米国テキサス州ヒューストンで開幕したダッソー・システムズ主催の年次ユーザーイベント「3DEXPERIENCE World 2026」の初日のゼネラルセッションでは、AI活用の方向性が示されるとともに、「AURA」に続く2つの新たなバーチャルコンパニオンの発表が行われた。講演の模様をダイジェストで紹介する。
米国テキサス州ヒューストンで開幕したダッソー・システムズ主催の年次ユーザーイベント「3DEXPERIENCE World 2026」(会期:同年2月1〜4日[現地時間]/会場:ジョージ R.ブラウン コンベンションセンター)では、ゼネラルセッションの初日(同年2月2日)から、AI(人工知能)が最大のテーマとして扱われた。

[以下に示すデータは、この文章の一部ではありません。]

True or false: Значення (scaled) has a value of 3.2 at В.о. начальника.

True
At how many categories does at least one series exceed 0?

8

同社は、AIを単なるツールではなく、設計/シミュレーション/製造のワークフロー全体において、設計者をはじめとするエンジニアの業務を支えるエンジン、すなわちエンジニアの力を増幅させる装置(増幅器)として位置付けており、エンジニアリングの力によってAIを動かし、イノベーションの創出につなげるものだと強調する。

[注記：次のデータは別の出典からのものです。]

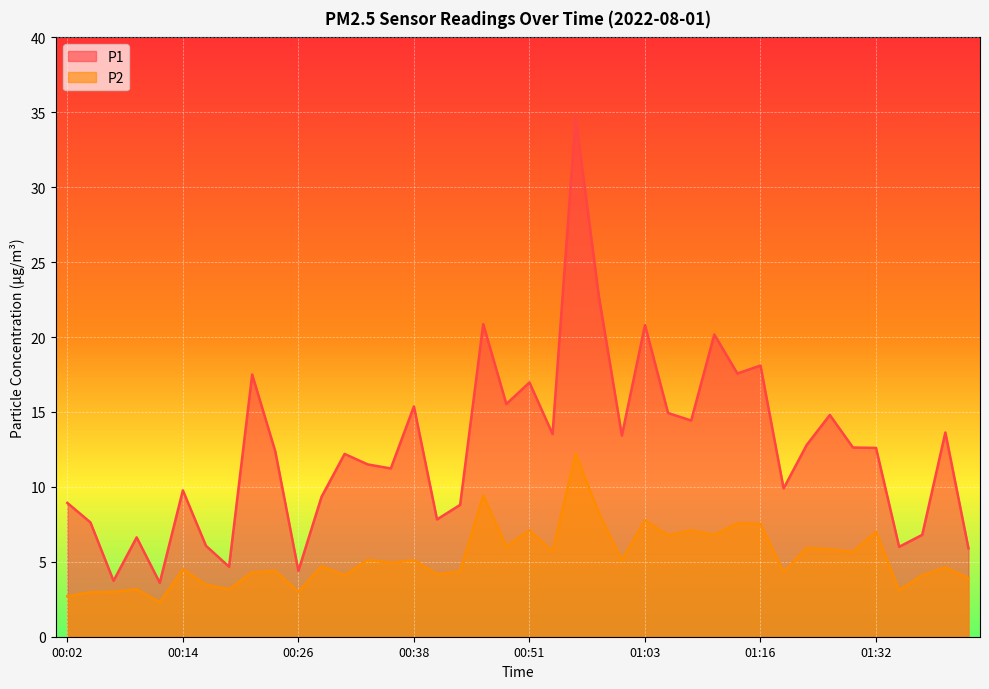

How many lines are shown in the chart?

2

その象徴が、前回の「3DEXPERIENCE World 2025」で発表された「Virtual Companions(仮想空間のアシスタント機能/バーチャルコンパニオン)」である。これはブラックボックスでも、エンジニアの代わりに判断を下すパイロットでもなく、AIの力を活用してさまざまな作業を支援しながらも、最終的な決定や責任はあくまでエンジニアに委ねる“仲間/パートナー”としての役割を担う。
2025年11月にリリースされた「SOLIDWORKS 2026」でも提供が始まったバーチャルコンパニオン「AURA」に続き、今回の3DEXPERIENCE World 2026では、新たに「LEO」と「MARIE」が発表された(詳細およびデモ動画は後述)。この3つのバーチャルコンパニオンは、それぞれ役割を分担しながら三位一体で協調し、エンジニアが求める最適解の導出を支援する。

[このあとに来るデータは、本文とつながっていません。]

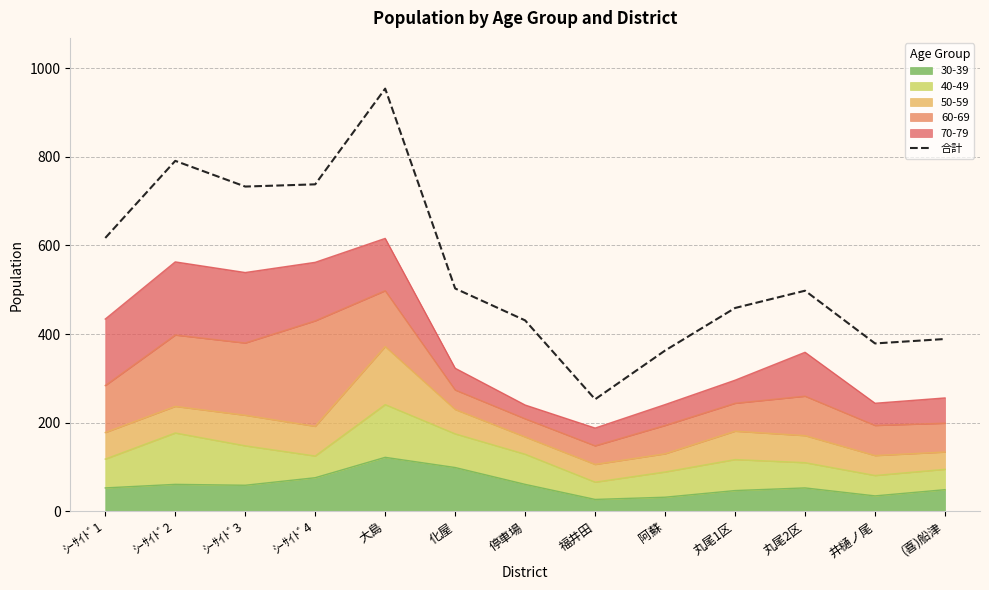

What is the approximate value at 井樋ノ尾, to the nearest 10?

380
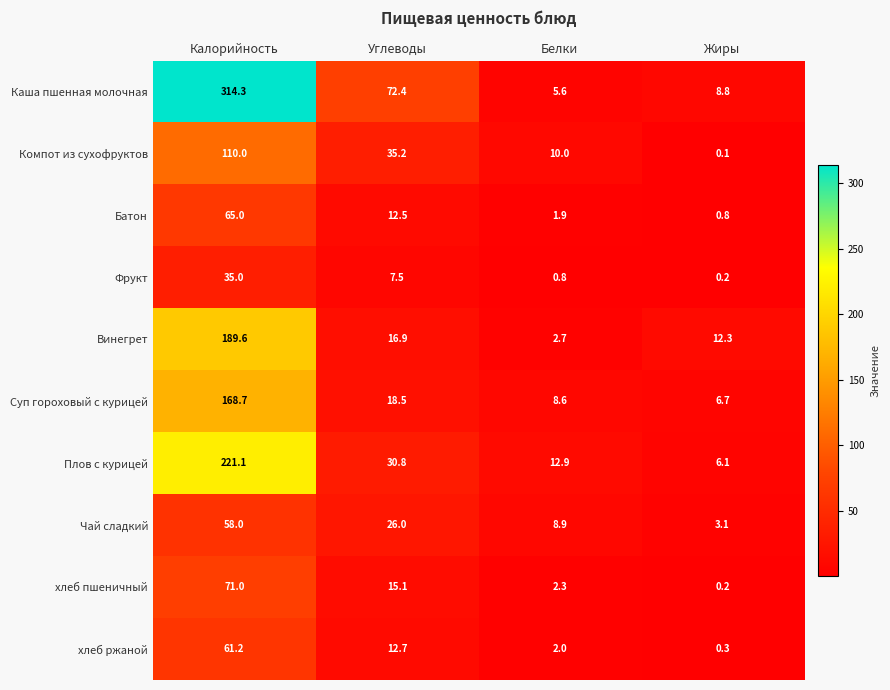

Between Калорийность and Белки, which series saw the biggest shift?

Каша пшенная молочная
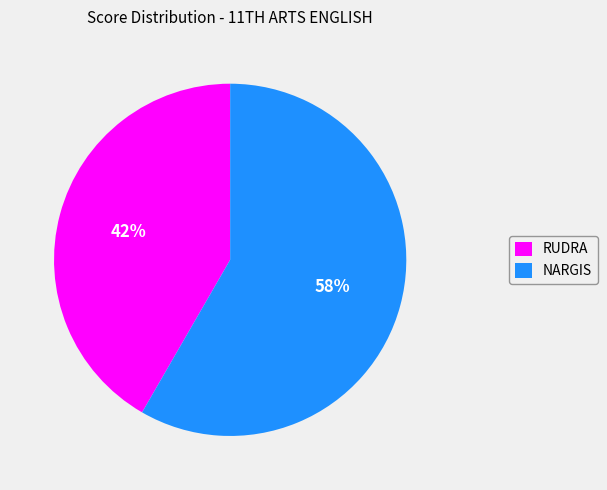

To the nearest percent, what is the combined percentage of RUDRA and NARGIS?

100%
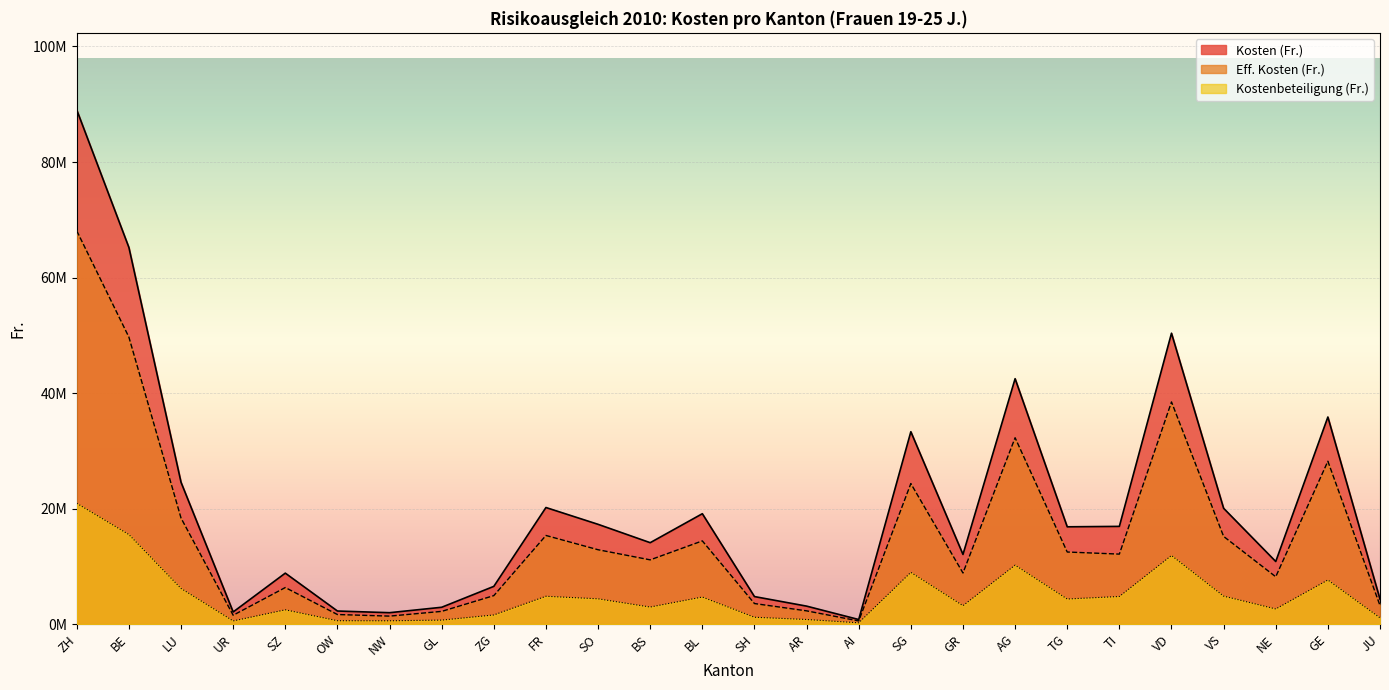

What is the label of the 15th point from the left?

AR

以下、初日のゼネラルセッションの模様をダイジェストで紹介する。
同社 SOLIDWORKS CEO 兼 R&D担当バイスプレジデントのマニッシュ・クマー氏は、「AIの導入によって一部のタスクは縮小し、役割が変化することは避けられない」としつつも、「価値の源泉は、AIではなくエンジニア自身にある」(クマー氏)と訴える。そして、これから訪れるAIによるイノベーションの波においては、エンジニアの判断、技術、職人技、さらには物理世界でのモノづくりの力が、これまで以上に重要になると語った。
現時点でのAIの存在は、かつて文明や産業を改革した「火」や「蒸気機関」のように、この先どのようなイノベーションにつながるのか予測できない段階にあるが、クマー氏は「その波をけん引するのはクリエイターやエンジニアである」と強調する。
さらに、AIを組み込んだ装置を例に考えると、AIを“脳”とするならば、脳はその動きをつかさどる“身体(メカ)”が必要となる。クマー氏は「AIがパターンを学習できたとしても、機能を実現するには物理の法則を無視することはできない。だからこそ、エンジニアの出番なのだ」と、会場に詰め掛けたSOLIDWORKSユーザーに呼び掛けた。